2004 Denver Annual Meeting (November 7–10, 2004)

Paper No. 1
Presentation Time: 8:00 AM

LATE DEVONIAN IMPACTS, EVENTS, AND EXTINCTIONS — A PARADIGM FOR PRE-MESOZOIC EARTH HISTORY


MORROW, Jared R., Department of Earth Sciences, Univ of Northern Colorado, Campus Box 100, Greeley, CO 80639, SANDBERG, Charles A., Geologist Emeritus, U.S. Geol Survey, Box 25046, MS 939, Federal Center, Denver, CO 80225 and KOEBERL, Christian, Department of Geological Sciences, Univ of Vienna, Althanstrasse 14, A-1090, Vienna, Austria, jared.morrow@unco.edu

Pre-Mesozoic extraterrestrial bombardment of Earth, which included large single impacts, showers of comets and meteorites, and incoming high-energy electromagnetic radiation, was a pivotal mechanism causing extreme environmental changes and driving concurrent mass extinctions within the evolving biosphere. Interdisciplinary research during the past 25 years, however, has produced several caveats: (a) ancient impacts, which may not be evidenced by preserved craters, must be confirmed by strict geological, petrographic, and/or geochemical criteria (i.e., presence of shock metamorphism and/or traces of meteoritic matter); (b) evidence for impacts or other extraterrestrial events must be rigorously and judiciously applied to accurately construct a cause-and-effect link to observed geologic and biotic phenomena, which could also have resulted from Earth-bound processes; and (c) the mode and duration of an observed geologic or biotic event must be consistent with the proposed mechanism, be it extraterrestrial or endogenic in origin. Above all, an integrated, high-resolution data set is crucial to link correctly an observed phenomenon to its causal mechanism.

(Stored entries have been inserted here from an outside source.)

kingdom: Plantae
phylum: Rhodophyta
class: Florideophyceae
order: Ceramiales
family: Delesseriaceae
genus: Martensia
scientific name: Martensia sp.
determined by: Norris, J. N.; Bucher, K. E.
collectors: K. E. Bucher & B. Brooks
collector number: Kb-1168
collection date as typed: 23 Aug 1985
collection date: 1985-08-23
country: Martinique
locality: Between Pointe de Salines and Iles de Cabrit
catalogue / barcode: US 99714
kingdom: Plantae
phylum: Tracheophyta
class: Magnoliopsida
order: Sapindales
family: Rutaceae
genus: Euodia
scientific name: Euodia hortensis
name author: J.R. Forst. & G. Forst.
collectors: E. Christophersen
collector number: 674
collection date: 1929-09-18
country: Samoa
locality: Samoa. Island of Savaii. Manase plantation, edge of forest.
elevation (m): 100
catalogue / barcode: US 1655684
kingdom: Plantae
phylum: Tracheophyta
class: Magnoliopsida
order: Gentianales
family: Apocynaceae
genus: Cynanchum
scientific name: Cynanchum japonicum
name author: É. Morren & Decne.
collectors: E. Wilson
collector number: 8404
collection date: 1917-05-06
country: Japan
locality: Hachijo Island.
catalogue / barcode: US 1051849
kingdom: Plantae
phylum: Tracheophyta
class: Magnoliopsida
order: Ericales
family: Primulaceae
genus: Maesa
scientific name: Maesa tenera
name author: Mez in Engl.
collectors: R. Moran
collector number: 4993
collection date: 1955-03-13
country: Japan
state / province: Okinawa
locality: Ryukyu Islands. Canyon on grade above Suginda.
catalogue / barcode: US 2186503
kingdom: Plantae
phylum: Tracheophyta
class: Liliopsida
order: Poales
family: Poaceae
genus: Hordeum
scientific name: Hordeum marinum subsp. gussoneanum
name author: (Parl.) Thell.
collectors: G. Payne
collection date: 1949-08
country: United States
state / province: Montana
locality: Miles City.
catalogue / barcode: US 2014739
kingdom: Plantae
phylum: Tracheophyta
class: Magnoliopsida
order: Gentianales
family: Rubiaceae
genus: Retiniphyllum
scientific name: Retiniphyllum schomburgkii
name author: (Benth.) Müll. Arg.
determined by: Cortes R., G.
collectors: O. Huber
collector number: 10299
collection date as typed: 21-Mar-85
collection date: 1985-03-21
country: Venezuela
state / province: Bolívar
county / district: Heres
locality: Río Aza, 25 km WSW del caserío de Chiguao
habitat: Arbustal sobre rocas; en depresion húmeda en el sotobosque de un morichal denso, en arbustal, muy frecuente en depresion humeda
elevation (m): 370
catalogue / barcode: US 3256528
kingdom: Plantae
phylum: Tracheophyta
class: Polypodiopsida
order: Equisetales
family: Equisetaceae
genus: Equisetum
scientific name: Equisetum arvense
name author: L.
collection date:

Late Devonian geologic and biotic events typify patterns and proposed causes documented for other critical pre-Mesozoic episodes. The Late Devonian was a time of major sea-level changes and catastrophic events, some impact related, and two mass extinctions, one probably impact related. The stepwise, late Frasnian (so-called F-F) mass extinction, which was probably initiated by multiple, subcritical impacts, is directly associated with major global cooling that culminated in Southern Hemisphere glaciation during the Famennian. Biotic responses to the F-F mass extinction included marked biodiversity reduction; biomass loss; low-latitude, shallow-marine ecosystem collapse and reorganization; and short-term proliferation of aberrant mutations within both doomed and surviving lineages. Although extraterrestrial forces undoubtedly promoted Late Devonian climate and biotic changes, endogenic factors, such as plate tectonics, volcanism, submarine hydrothermal activity, continental weathering, and nutrient cycling, also played important roles in amplifying environmental fluctuations.